Some of my favourite parts about being Australian are our irreverence and our cheeky nicknames. But when it comes to labelling suburbs in our city, it can have a sinister side.
There are a number of studies suggesting that people whose surname is a job title – like “baker” or “farmer” – are statistically more likely to enter that profession. It’s called nominative determinism and it literally means “name-driven outcome”. There’s some evidence that genetics play a role in the predisposition to pursue the same career as your ancestors, but it also holds weight that constantly being referred to as something increases your chances of becoming it. Maybe having the surname “Taylor” is why I became a comedian; I enjoy working with high-quality material.

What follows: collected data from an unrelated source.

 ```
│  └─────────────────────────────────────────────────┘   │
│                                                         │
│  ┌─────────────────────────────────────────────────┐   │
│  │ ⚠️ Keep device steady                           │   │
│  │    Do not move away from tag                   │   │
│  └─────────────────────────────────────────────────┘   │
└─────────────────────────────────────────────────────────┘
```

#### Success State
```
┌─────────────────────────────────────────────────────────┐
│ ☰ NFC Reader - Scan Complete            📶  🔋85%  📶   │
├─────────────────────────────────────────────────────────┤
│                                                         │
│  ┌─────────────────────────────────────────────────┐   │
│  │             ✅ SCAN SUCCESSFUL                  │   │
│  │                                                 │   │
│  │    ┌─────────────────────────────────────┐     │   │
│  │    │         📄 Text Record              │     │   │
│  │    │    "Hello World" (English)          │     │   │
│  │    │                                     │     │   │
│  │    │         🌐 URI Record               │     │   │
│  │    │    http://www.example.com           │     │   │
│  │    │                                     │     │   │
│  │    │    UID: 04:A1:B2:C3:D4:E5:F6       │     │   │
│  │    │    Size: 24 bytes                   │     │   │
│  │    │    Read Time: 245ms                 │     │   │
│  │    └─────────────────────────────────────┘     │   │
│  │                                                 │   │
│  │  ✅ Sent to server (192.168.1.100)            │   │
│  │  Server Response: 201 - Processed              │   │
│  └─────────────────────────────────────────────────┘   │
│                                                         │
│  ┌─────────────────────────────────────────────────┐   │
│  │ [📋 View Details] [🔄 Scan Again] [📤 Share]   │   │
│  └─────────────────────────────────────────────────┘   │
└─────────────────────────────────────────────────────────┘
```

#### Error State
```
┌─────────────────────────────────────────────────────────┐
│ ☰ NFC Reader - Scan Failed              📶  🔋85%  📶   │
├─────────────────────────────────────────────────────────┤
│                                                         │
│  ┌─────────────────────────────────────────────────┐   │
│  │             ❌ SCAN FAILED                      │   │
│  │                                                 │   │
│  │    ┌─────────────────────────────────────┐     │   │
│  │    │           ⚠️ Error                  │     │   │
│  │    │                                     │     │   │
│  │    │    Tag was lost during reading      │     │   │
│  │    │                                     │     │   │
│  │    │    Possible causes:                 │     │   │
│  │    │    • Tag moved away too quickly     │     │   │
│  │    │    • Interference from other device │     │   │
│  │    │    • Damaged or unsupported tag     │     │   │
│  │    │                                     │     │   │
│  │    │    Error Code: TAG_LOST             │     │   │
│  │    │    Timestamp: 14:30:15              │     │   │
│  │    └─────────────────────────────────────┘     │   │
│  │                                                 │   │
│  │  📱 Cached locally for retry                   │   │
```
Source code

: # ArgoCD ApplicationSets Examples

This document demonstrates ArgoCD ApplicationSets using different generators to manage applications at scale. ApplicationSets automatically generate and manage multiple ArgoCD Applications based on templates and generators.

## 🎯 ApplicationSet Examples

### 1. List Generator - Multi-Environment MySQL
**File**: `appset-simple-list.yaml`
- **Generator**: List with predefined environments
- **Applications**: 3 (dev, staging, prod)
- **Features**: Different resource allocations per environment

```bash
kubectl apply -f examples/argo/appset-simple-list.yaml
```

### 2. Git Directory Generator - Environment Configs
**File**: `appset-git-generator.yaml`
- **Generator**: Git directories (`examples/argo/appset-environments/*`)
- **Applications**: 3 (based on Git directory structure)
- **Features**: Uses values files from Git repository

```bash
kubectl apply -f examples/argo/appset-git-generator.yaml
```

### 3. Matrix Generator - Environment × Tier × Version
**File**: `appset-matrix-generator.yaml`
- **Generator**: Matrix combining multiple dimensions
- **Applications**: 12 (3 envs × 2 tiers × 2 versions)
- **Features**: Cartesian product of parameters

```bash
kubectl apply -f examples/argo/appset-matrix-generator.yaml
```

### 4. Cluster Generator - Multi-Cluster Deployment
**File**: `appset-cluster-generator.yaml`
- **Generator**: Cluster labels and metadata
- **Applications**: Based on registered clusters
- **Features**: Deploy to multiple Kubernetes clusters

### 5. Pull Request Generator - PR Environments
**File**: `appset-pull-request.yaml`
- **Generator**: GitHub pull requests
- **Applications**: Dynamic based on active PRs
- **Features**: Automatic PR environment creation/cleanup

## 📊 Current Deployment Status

Highpoint Shopping centre is sometimes nicknamed “Knifepoint”.Credit:Justin McManus
So is it the same for suburbs and other locations? When we call Highpoint “Knifepoint” – in jest or otherwise – we could essentially be creating a self-fulfilling prophecy by signalling to juvenile delinquents that stabbing people is the expected local pastime. Or if you’re a stoner hippy, you’ll find yourself drawn to look at rental properties in “Dandybong”.
This is why I think we have to be careful about the nicknames we give our suburbs in Melbourne. We’ve all come across those cheeky Facebook memes where Frankston is referred to as “Shankston” or “Franghole” or “Frankenstein”. When residents of the suburb do it, it’s the charming self-deprecation that we love in Australia, like teasing family members or ribbing our mates.
But when people from other suburbs do it, I can’t help but hear some acerbic intent behind it, as if that’s where people of a certain demographic belong. It must have a subliminal influence on people when they’re considering where to live, like “We can’t live in Frankston, we own a corgi!”
Then there’s the straight-up offensive implications of those who turn suburb names into racist portmanteaus. Once you get past the primary-school level word play, you’re essentially left with casual racism – another quintessential Australian pastime.
Dandenong Market.Credit:Wayne Taylor
Oh but Simon, what if lots of people from that country live there? Well call me cynical, but I’m pretty sure you’re not equally calling Brighton “White-ton” or Camberwell “CamberWASPs”. It’s never an insult when it comes to the status quo, but somehow when a minority pops up the race-based puns roll in.
At best, nicknames are a harmless jab at the way a name sounds. At worst, they perpetuate a veiled class bigotry by making you chuckle whenever someone says “Grimbank” or “Scumshine”.
So here’s my solution: companies spend millions of dollars on rebranding the image of their products in order to improve public perception of them. Perhaps each city council should employ a similar strategy to their locales. There’s a plethora of young comedians in this city. Task them with the job of using our charming Aussie humour to elevate a suburb, rather than to degrade it. Hell, we might even get to use that nominative determinism as an effective tool for town planning. Who wouldn’t want to live in Funbury?
Frankston has been pushing “Funky Town” for a while, and I’m all for it. In fact, make it the disco capital of Victoria to live up to the name. Give Footscray a revamp to “Foods-cray” and celebrate the fact that you can eat a meal from almost any culture in that glorious neighbourhood. Melton can be “Melt’n pot” and have a yearly multicultural festival.
Perhaps Werribee should be nicknamed “Cari-bee”.
Werribee can be “Care-ibee” and use a zookeeper tenderly feeding a meerkat as their logo. Build a world-class university in Craigieburn and call the suburb “Craigie-learn”. What a utopia we’d create if we subsidised fine-dining in the newly world-renowned suburb of “Dandynoms”.
I’m not saying we need to abandon our Aussie abbreviations that affectionately turn Reservoir into “Rezza” or Brunswick into “Brunny”. I’m just highlighting that not all nicknames are created equal and the long-term psychological impact of the negative ones shouldn’t be dismissed.
But, hey, what do I know? My nickname at school was “Father Simon” because I came off preachy. I guess I grew into that name too.